I wasn't sure if I should put this under ponds or DIY, but I figured this was more DIY project... Anyway...

I bought fairly wide pot that is a few feet across and maybe 6 inches deep that I want to turn into a fountain that I may end up putting small fish in depending on how everything works out. The pot is a half glazed terra cotta pot so I need to find an inexpensive sealant that is safe for fish and plants alike and that will work on a terra cotta surface. Since I don't know what type of glaze was used on the pot I will probably seal the entire inner surface of the pot, both the glazed and unglazed portion just to be safe and I figured I would use a silicone aquarium sealant to seal around the plastic plug in the bottom of the pot.

Any ideas on what type of sealant would work best for this?


----------



## nuschu (Jan 19, 2011)

Ok, so after some more searching I've narrowed it down to three products...
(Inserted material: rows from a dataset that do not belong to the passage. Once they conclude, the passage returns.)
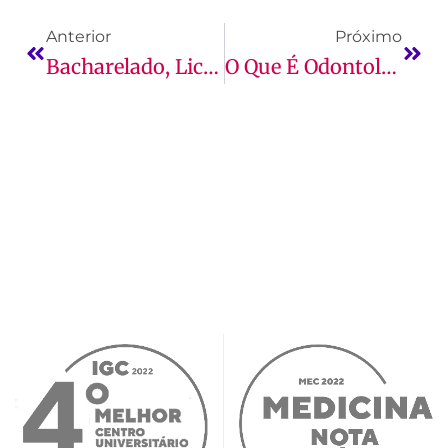
Anterior
Próximo
Bacharelado, Licenciatura Ou Tecnólogo: Conheça As Diferenças Do Grau Acadêmico
O Que É Odontologia?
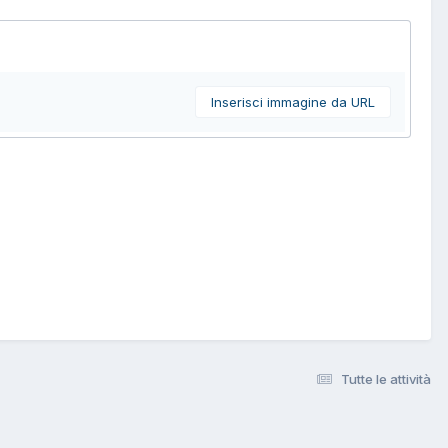
Inserisci immagine da URL
Tutte le attività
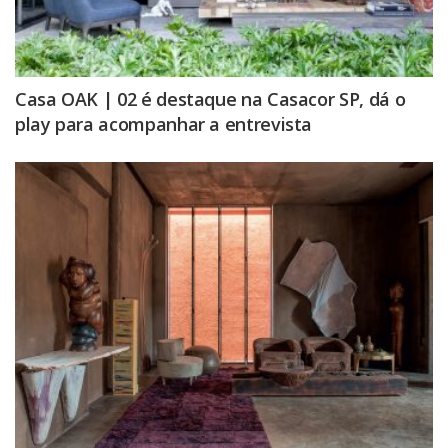
Casa OAK | 02 é destaque na Casacor SP, dá o
play para acompanhar a entrevista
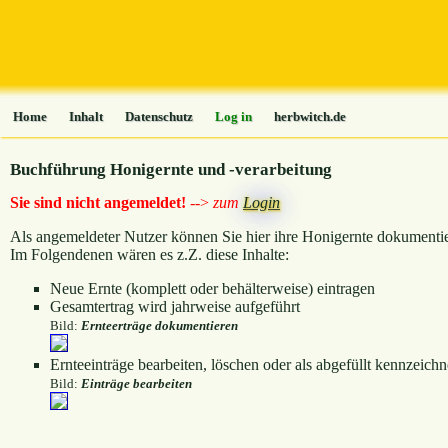
Home
Inhalt
Datenschutz
Log in
herbwitch.de
Buchführung Honigernte und -verarbeitung
Sie sind nicht angemeldet!
-->
zum
Login
Als angemeldeter Nutzer können Sie hier ihre Honigernte dokumenti
Im Folgendenen wären es z.Z. diese Inhalte:
Neue Ernte (komplett oder behälterweise) eintragen
Gesamtertrag wird jahrweise aufgeführt
Bild:
Ernteerträge dokumentieren
Ernteeinträge bearbeiten, löschen oder als abgefüllt kennzeich
Bild:
Einträge bearbeiten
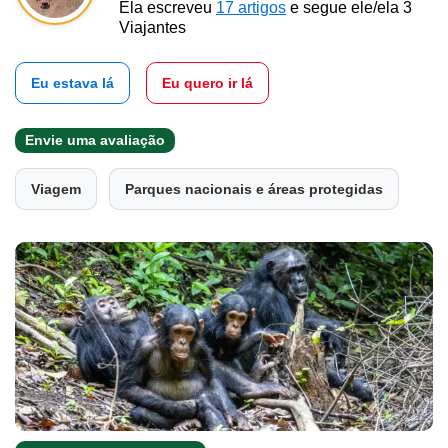
Ela escreveu
17 artigos
e segue ele/ela 3
Viajantes
Eu estava lá
Eu quero ir lá
Envie uma avaliação
Viagem
Parques nacionais e áreas protegidas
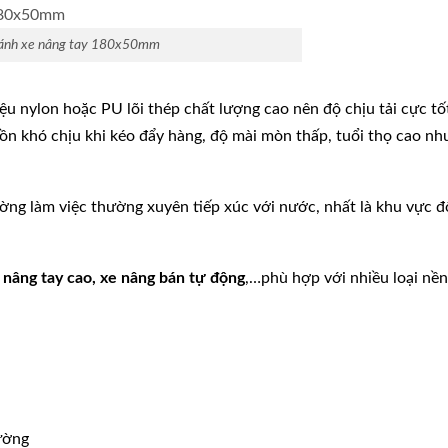
ánh xe nâng tay 180x50mm
ệu nylon hoặc PU lõi thép chất lượng cao nên độ chịu tải cực tố
g ồn khó chịu khi kéo đẩy hàng, độ mài mòn thấp, tuổi thọ cao n
ờng làm việc thường xuyên tiếp xúc với nước, nhất là khu vực 
e nâng tay cao, xe nâng bán tự động
,…phù hợp với nhiều loại nề
ường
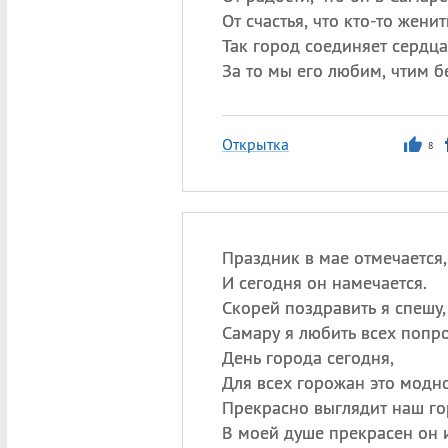
От счастья, что кто-то женит
Так город соединяет сердца
За то мы его любим, чтим б
Открытка
8
Праздник в мае отмечается,
И сегодня он намечается.
Скорей поздравить я спешу,
Самару я любить всех попр
День города сегодня,
Для всех горожан это модно
Прекрасно выглядит наш го
В моей душе прекрасен он 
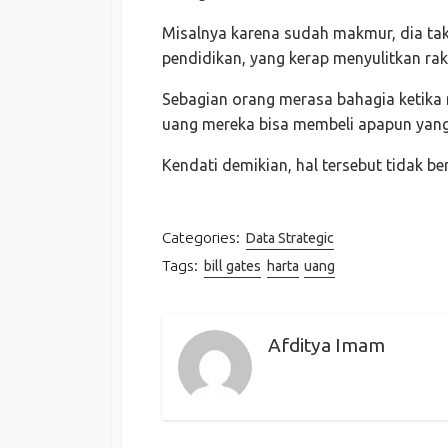
Misalnya karena sudah makmur, dia tak
pendidikan, yang kerap menyulitkan rak
Sebagian orang merasa bahagia ketika 
uang mereka bisa membeli apapun yang 
Kendati demikian, hal tersebut tidak ber
Categories:
Data Strategic
Tags:
bill gates
harta
uang
Afditya Imam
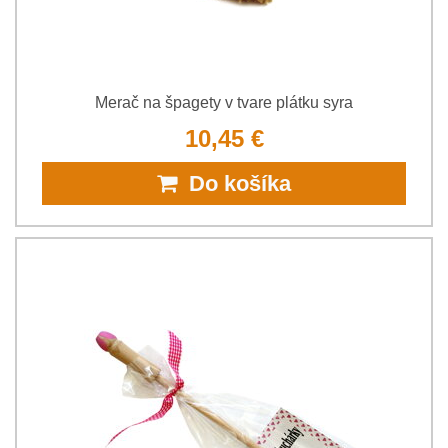
Merač na špagety v tvare plátku syra
10,45 €
Do košíka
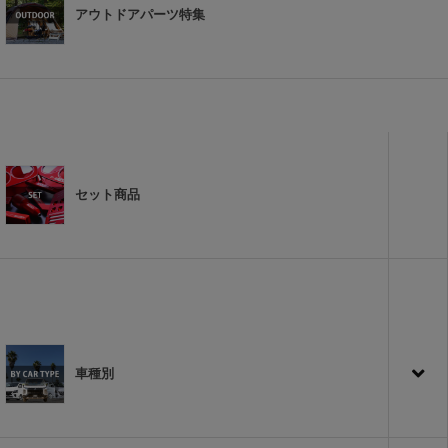
アウトドアパーツ特集
セット商品
車種別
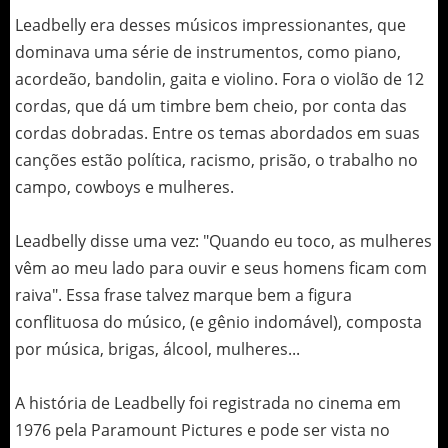
Leadbelly era desses músicos impressionantes, que
dominava uma série de instrumentos, como piano,
acordeão, bandolin, gaita e violino. Fora o violão de 12
cordas, que dá um timbre bem cheio, por conta das
cordas dobradas. Entre os temas abordados em suas
canções estão política, racismo, prisão, o trabalho no
campo, cowboys e mulheres.
Leadbelly disse uma vez: "Quando eu toco, as mulheres
vêm ao meu lado para ouvir e seus homens ficam com
raiva". Essa frase talvez marque bem a figura
conflituosa do músico, (e gênio indomável), composta
por música, brigas, álcool, mulheres...
A história de Leadbelly foi registrada no cinema em
1976 pela Paramount Pictures e pode ser vista no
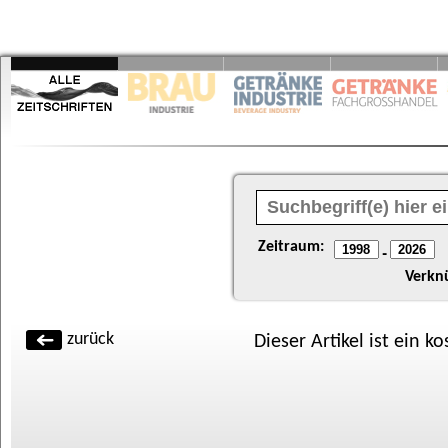
Zeitraum:
-
Verkn
zurück
Dieser Artikel ist ein k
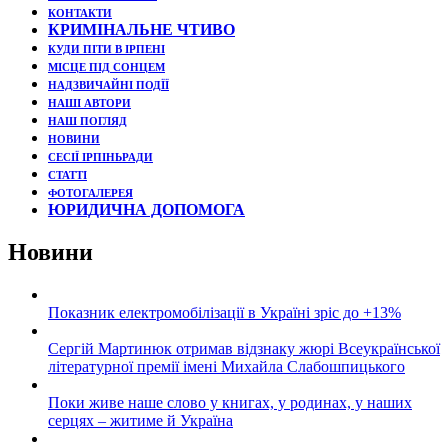
КОНТАКТИ
КРИМІНАЛЬНЕ ЧТИВО
КУДИ ПІТИ В ІРПЕНІ
МІСЦЕ ПІД СОНЦЕМ
НАДЗВИЧАЙНІ ПОДЇЇ
НАШІ АВТОРИ
НАШ ПОГЛЯД
НОВИНИ
СЕСІЇ ІРПІНЬРАДИ
СТАТТІ
ФОТОГАЛЕРЕЯ
ЮРИДИЧНА ДОПОМОГА
Новини
Показник електромобілізації в Україні зріс до +13%
Сергій Мартинюк отримав відзнаку жюрі Всеукраїнської
літературної премії імені Михайла Слабошпицького
Поки живе наше слово у книгах, у родинах, у наших
серцях – житиме й Україна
Drylok, Thoroseal and Pond Armor.

Pond Armor is on the expensive side at around $70 so I'm looking more into Drylok and Thoroseal. I was hoping for the $20 range.


----------



## bearwithfish (Sep 29, 2009)

Drylock will be great many people use it to make stuff for their tanks.. just be sure you cure it for a week or so befor adding any water just to be certain that any chemicals have leached out through the curring processes...


----------



## nuschu (Jan 19, 2011)

So my next question is, should I get the latex or oil based Drylok?


----------



## bearwithfish (Sep 29, 2009)

nuschu said:


> So my next question is, should I get the latex or oil based Drylok?


latex!!!! it dries faster....


----------



## nuschu (Jan 19, 2011)

Thanks, I'll give that a shot... I think I will probably let it cure for awhile, then after a week or so, I'll get it up and running with plants and see how they do before I bring fish into it...


----------



## bearwithfish (Sep 29, 2009)

sounds like a great plan.. keep us posted and take pix along the way so we can learn form you .....


----------